**Problem to solve:** The entries are to be returned exactly, with images left out.

**Supplied data:**
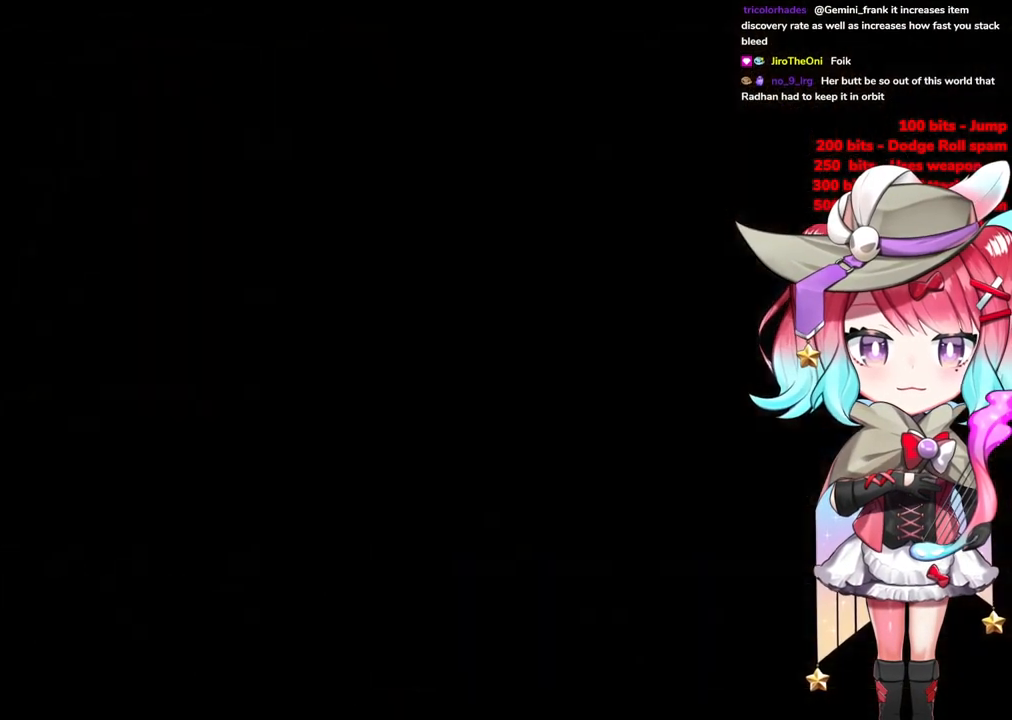
{"buttons": ["CIRCLE"], "left_stick": "up", "right_stick": "center", "events": [[33, "CIRCLE", "down"]]}
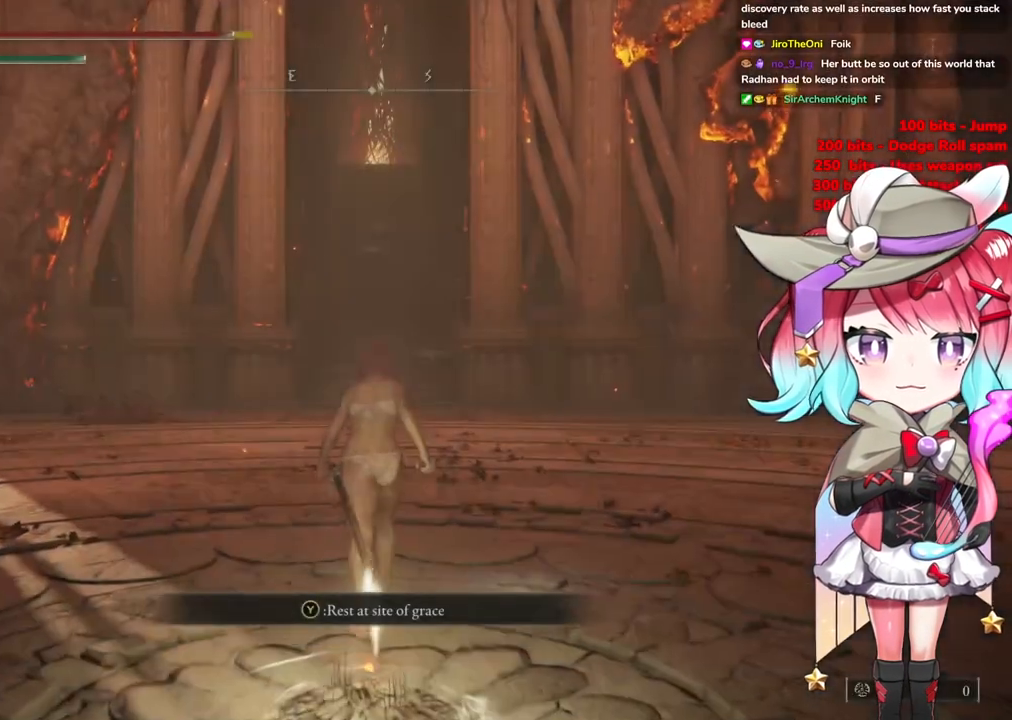
{"buttons": ["CIRCLE"], "left_stick": "up", "right_stick": "center", "events": []}
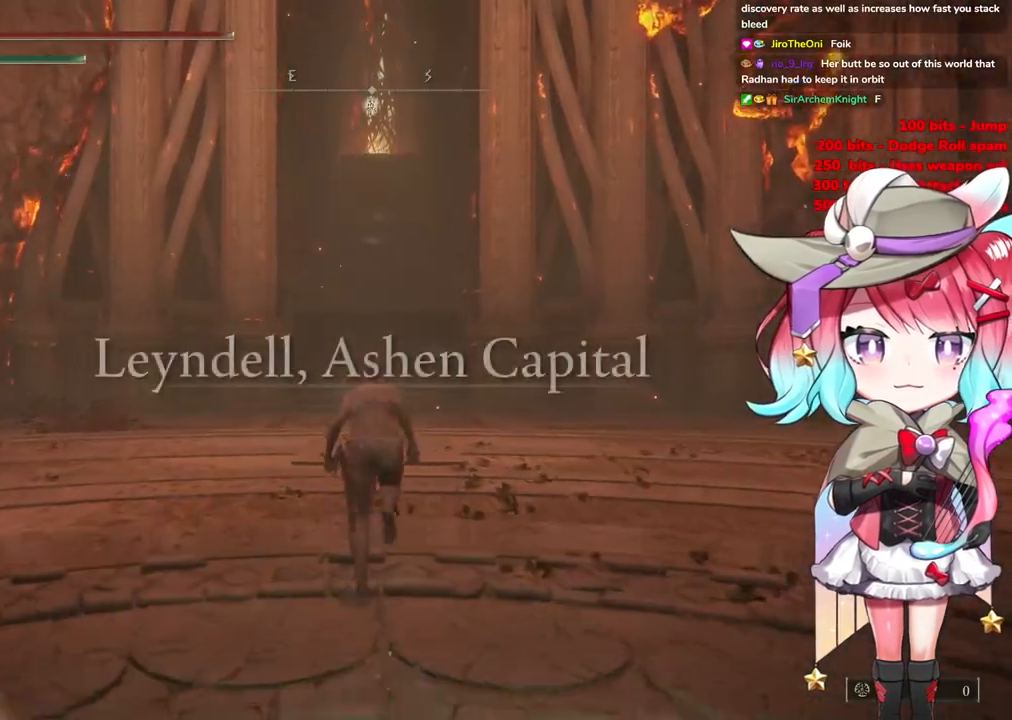
{"buttons": ["CIRCLE"], "left_stick": "up", "right_stick": "center", "events": []}
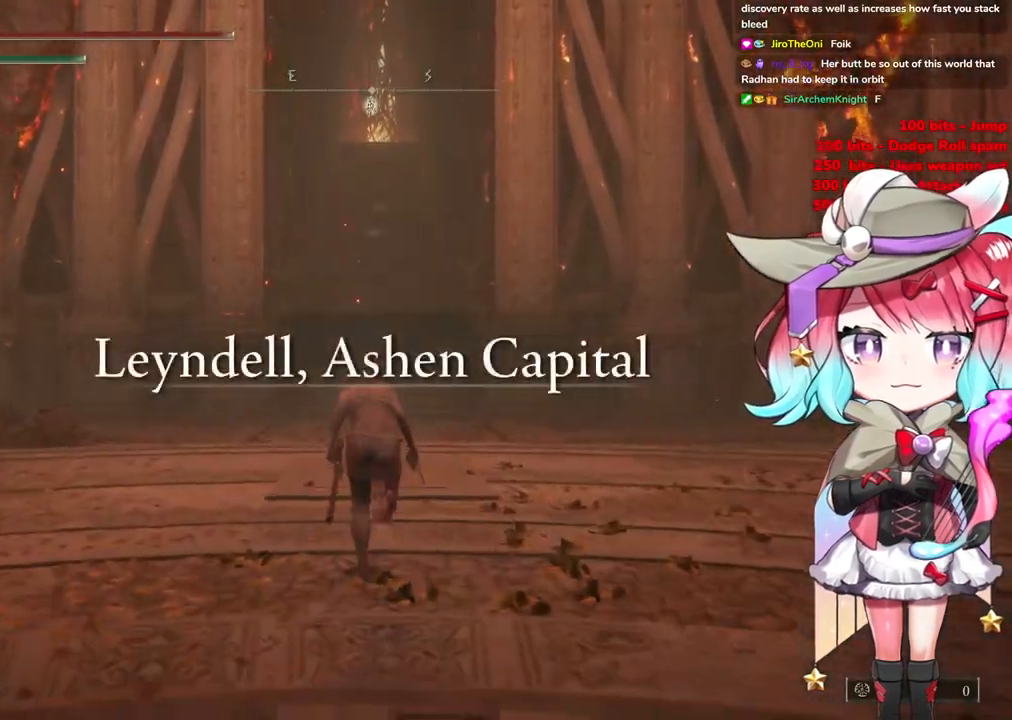
{"buttons": ["CIRCLE"], "left_stick": "up", "right_stick": "center", "events": []}
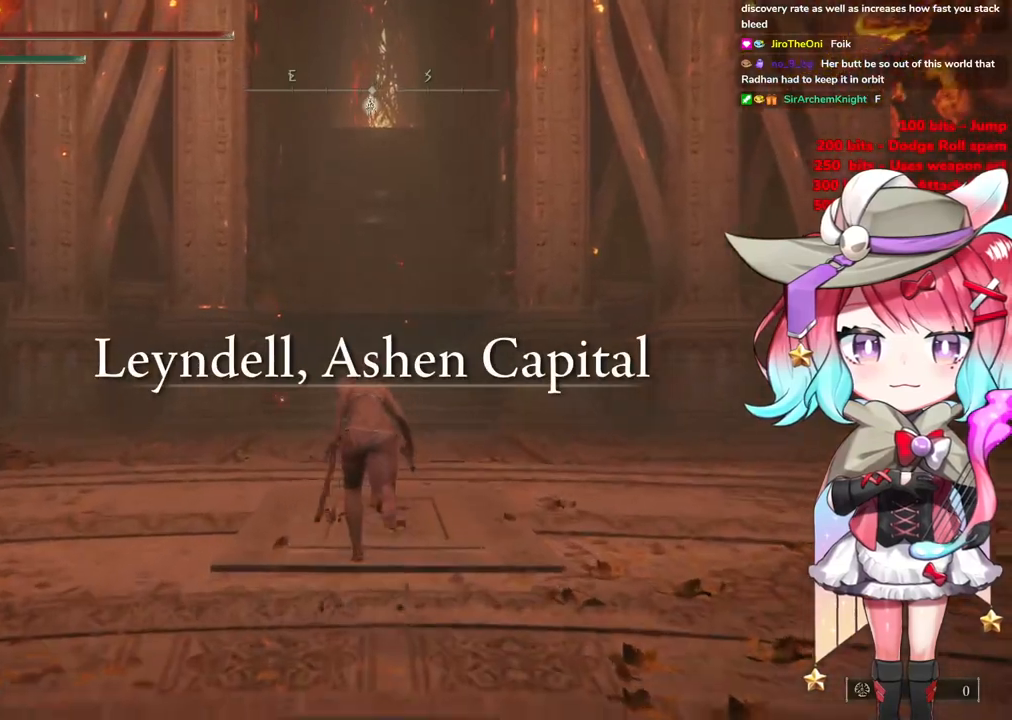
{"buttons": ["CIRCLE"], "left_stick": "up", "right_stick": "center", "events": []}
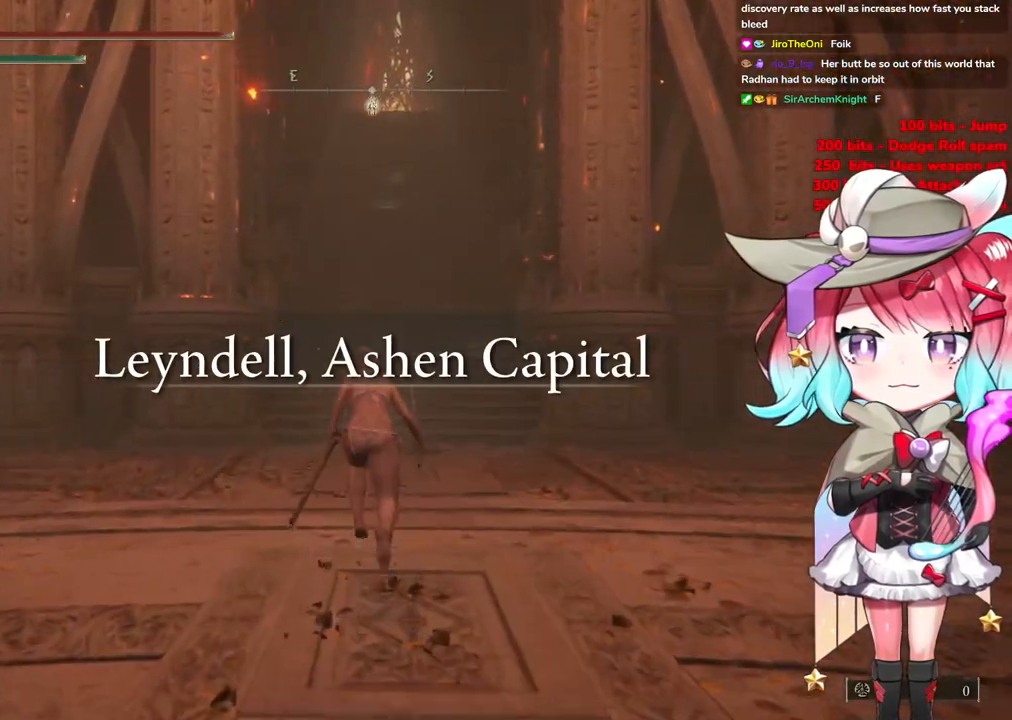
{"buttons": ["CIRCLE"], "left_stick": "up", "right_stick": "center", "events": []}
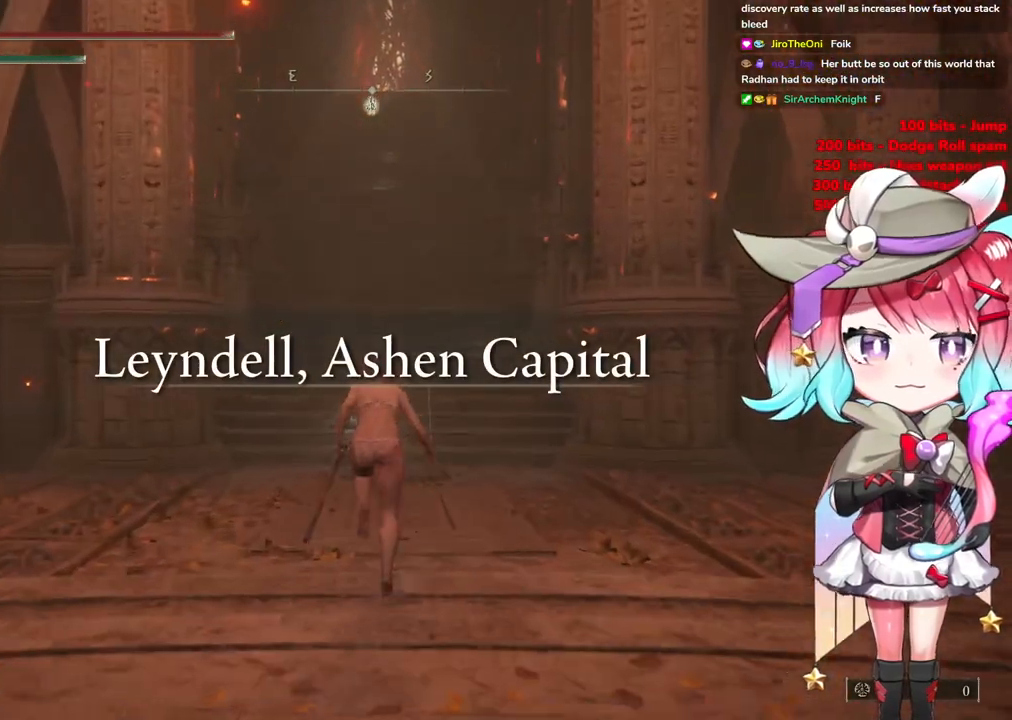
{"buttons": ["CIRCLE"], "left_stick": "up", "right_stick": "center", "events": []}
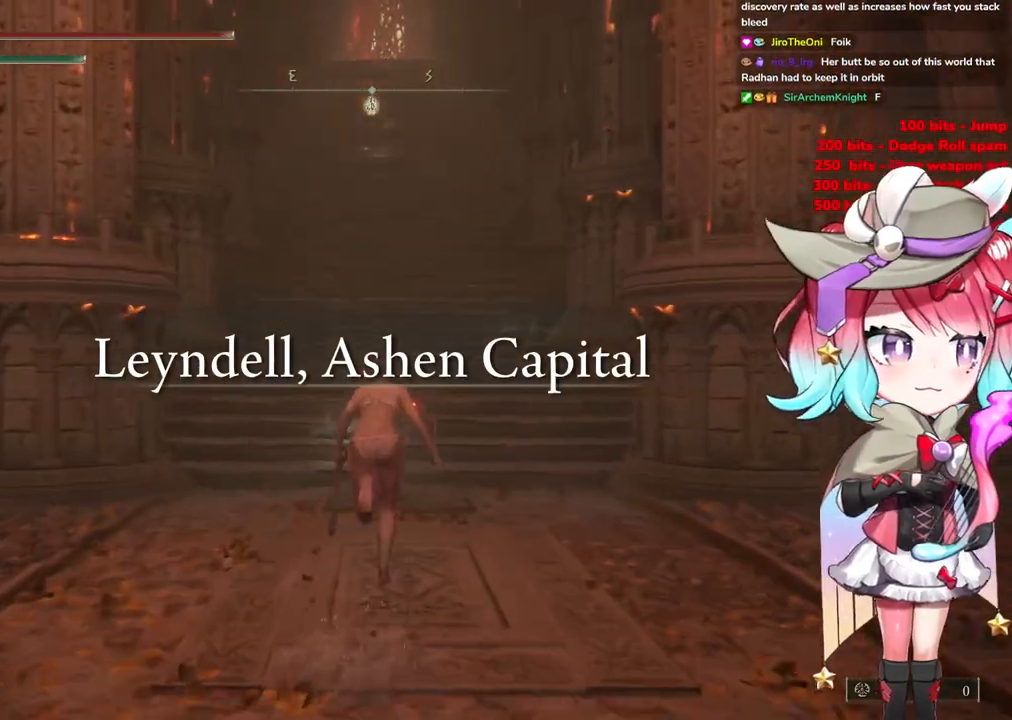
{"buttons": ["CIRCLE"], "left_stick": "up", "right_stick": "center", "events": []}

**Solution to the exercise:**
{"buttons": ["CIRCLE"], "left_stick": "up", "right_stick": "center", "events": [[33, "CIRCLE", "down"]]}
{"buttons": ["CIRCLE"], "left_stick": "up", "right_stick": "center", "events": []}
{"buttons": ["CIRCLE"], "left_stick": "up", "right_stick": "center", "events": []}
{"buttons": ["CIRCLE"], "left_stick": "up", "right_stick": "center", "events": []}
{"buttons": ["CIRCLE"], "left_stick": "up", "right_stick": "center", "events": []}
{"buttons": ["CIRCLE"], "left_stick": "up", "right_stick": "center", "events": []}
{"buttons": ["CIRCLE"], "left_stick": "up", "right_stick": "center", "events": []}
{"buttons": ["CIRCLE"], "left_stick": "up", "right_stick": "center", "events": []}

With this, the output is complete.